Page excerpt:
Content starts

RWAE
Resource Aggregation Engine
0. Identity
<Identity meid="MEID_UOM_001" />
Depends on module:
1. Purpose
The Resource Aggregation Engine is the foundational UOM Micro Engine responsible for aggregating accepted Resource Point measurements across the Universal Organizational Model graph. It answers questions such as:
How much electricity did this facility use?
How much water did all German sites consume?
What is total heating consumption for this legal entity?
What is total waste for this building during Q1?
The engine aggregates accepted values from canonical Resource Points rather than raw observations.
This means it consumes:
core_data.accepted_resource_measurements
not:
core_data.resource_observations
Raw observations are evidence. Accepted measurements are calculation-ready values.

Content ends

Given records:
Content starts

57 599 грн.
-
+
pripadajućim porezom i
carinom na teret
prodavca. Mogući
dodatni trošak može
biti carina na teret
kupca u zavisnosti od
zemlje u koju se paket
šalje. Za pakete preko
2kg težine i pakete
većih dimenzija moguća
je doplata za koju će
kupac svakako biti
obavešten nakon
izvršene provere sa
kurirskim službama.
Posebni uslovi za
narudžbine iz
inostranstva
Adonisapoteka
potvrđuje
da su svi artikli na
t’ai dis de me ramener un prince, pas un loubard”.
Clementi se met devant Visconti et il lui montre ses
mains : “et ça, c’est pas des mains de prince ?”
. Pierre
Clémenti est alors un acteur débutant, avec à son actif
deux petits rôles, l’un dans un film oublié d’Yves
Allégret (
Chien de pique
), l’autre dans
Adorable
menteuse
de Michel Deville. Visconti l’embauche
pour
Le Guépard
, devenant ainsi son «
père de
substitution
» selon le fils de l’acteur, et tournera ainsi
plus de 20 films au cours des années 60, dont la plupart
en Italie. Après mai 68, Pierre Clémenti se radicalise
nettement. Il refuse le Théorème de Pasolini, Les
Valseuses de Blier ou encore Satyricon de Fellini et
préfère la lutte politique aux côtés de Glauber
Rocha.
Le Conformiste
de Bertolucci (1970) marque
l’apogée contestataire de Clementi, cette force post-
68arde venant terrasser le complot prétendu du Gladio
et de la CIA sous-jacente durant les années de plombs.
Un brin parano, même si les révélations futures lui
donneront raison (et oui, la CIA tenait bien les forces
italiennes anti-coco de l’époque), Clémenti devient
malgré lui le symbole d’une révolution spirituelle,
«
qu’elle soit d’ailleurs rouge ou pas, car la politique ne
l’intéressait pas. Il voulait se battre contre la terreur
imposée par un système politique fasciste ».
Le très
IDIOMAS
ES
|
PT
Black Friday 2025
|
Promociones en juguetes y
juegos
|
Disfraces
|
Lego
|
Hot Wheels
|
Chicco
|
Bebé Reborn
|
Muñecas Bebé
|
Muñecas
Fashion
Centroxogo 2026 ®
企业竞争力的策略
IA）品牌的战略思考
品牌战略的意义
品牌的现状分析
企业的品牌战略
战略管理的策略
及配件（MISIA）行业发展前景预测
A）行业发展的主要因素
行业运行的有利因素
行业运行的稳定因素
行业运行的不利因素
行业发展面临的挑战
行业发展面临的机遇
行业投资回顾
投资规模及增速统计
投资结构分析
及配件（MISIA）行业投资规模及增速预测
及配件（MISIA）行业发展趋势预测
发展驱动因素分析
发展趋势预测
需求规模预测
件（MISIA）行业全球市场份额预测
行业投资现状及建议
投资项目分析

Content ends

What you are asked to do:
Write out the full Resource Aggregation Engine page verbatim, from its header through its final sentence.

Exercise output:
RWAE
Resource Aggregation Engine
0. Identity
<Identity meid="MEID_UOM_001" />
Depends on module:
1. Purpose
The Resource Aggregation Engine is the foundational UOM Micro Engine responsible for aggregating accepted Resource Point measurements across the Universal Organizational Model graph. It answers questions such as:
How much electricity did this facility use?
How much water did all German sites consume?
What is total heating consumption for this legal entity?
What is total waste for this building during Q1?
The engine aggregates accepted values from canonical Resource Points rather than raw observations.
This means it consumes:
core_data.accepted_resource_measurements
not:
core_data.resource_observations
Raw observations are evidence. Accepted measurements are calculation-ready values.